Output exactly the lines from the one containing "((1 1) (1 2) (1" to the last line of the material, inclusive, and nothing more.
■ ■ ■ ■
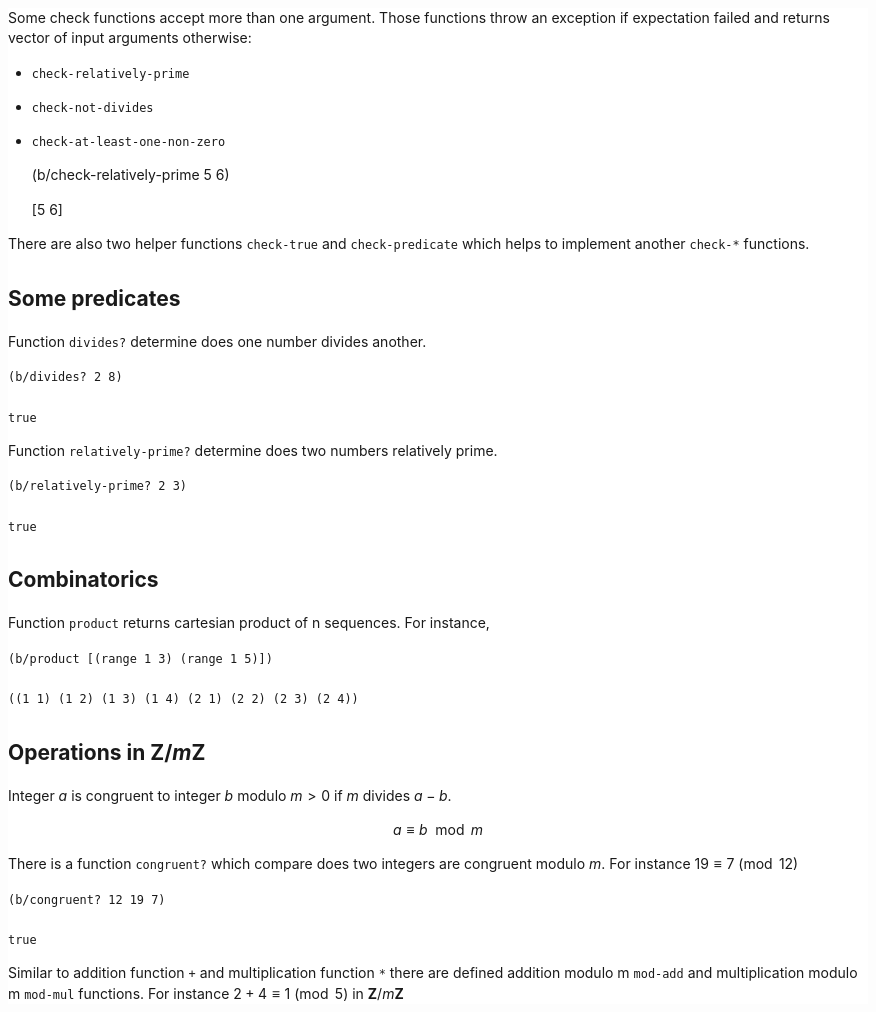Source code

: Some check functions accept more than one argument. Those functions
throw an exception if expectation failed and returns vector of input
arguments otherwise:

-   `check-relatively-prime`
-   `check-not-divides`
-   `check-at-least-one-non-zero`

    (b/check-relatively-prime 5 6)

    [5 6]

There are also two helper functions `check-true` and `check-predicate`
which helps to implement another `check-*` functions.


<a id="orgbb5b78f"></a>

## Some predicates

Function `divides?` determine does one number divides another.

    (b/divides? 2 8)

    true

Function `relatively-prime?` determine does two numbers relatively prime.

    (b/relatively-prime? 2 3)

    true


<a id="orgfa01563"></a>

## Combinatorics

Function `product` returns cartesian product of n sequences. For instance,

    (b/product [(range 1 3) (range 1 5)]) 

    ((1 1) (1 2) (1 3) (1 4) (2 1) (2 2) (2 3) (2 4))


<a id="org6f75444"></a>

## Operations in $\mathbf{Z}/m\mathbf{Z}$

Integer $a$ is congruent to integer $b$ modulo $m > 0$ if $m$ divides $a - b$.

$$a \equiv b \mod{m}$$

There is a function `congruent?` which compare does two integers are congruent modulo $m$.
For instance $19 \equiv 7 \pmod{12}$

    (b/congruent? 12 19 7)

    true

Similar to addition function `+` and multiplication function `*` there
are defined addition modulo m `mod-add` and multiplication modulo m `mod-mul`
functions. For instance $2 + 4 \equiv 1 \pmod{5}$ in
$\mathbf{Z}/m\mathbf{Z}$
■ ■ ■ ■
RESULT =
    ((1 1) (1 2) (1 3) (1 4) (2 1) (2 2) (2 3) (2 4))


<a id="org6f75444"></a>

## Operations in $\mathbf{Z}/m\mathbf{Z}$

Integer $a$ is congruent to integer $b$ modulo $m > 0$ if $m$ divides $a - b$.

$$a \equiv b \mod{m}$$

There is a function `congruent?` which compare does two integers are congruent modulo $m$.
For instance $19 \equiv 7 \pmod{12}$

    (b/congruent? 12 19 7)

    true

Similar to addition function `+` and multiplication function `*` there
are defined addition modulo m `mod-add` and multiplication modulo m `mod-mul`
functions. For instance $2 + 4 \equiv 1 \pmod{5}$ in
$\mathbf{Z}/m\mathbf{Z}$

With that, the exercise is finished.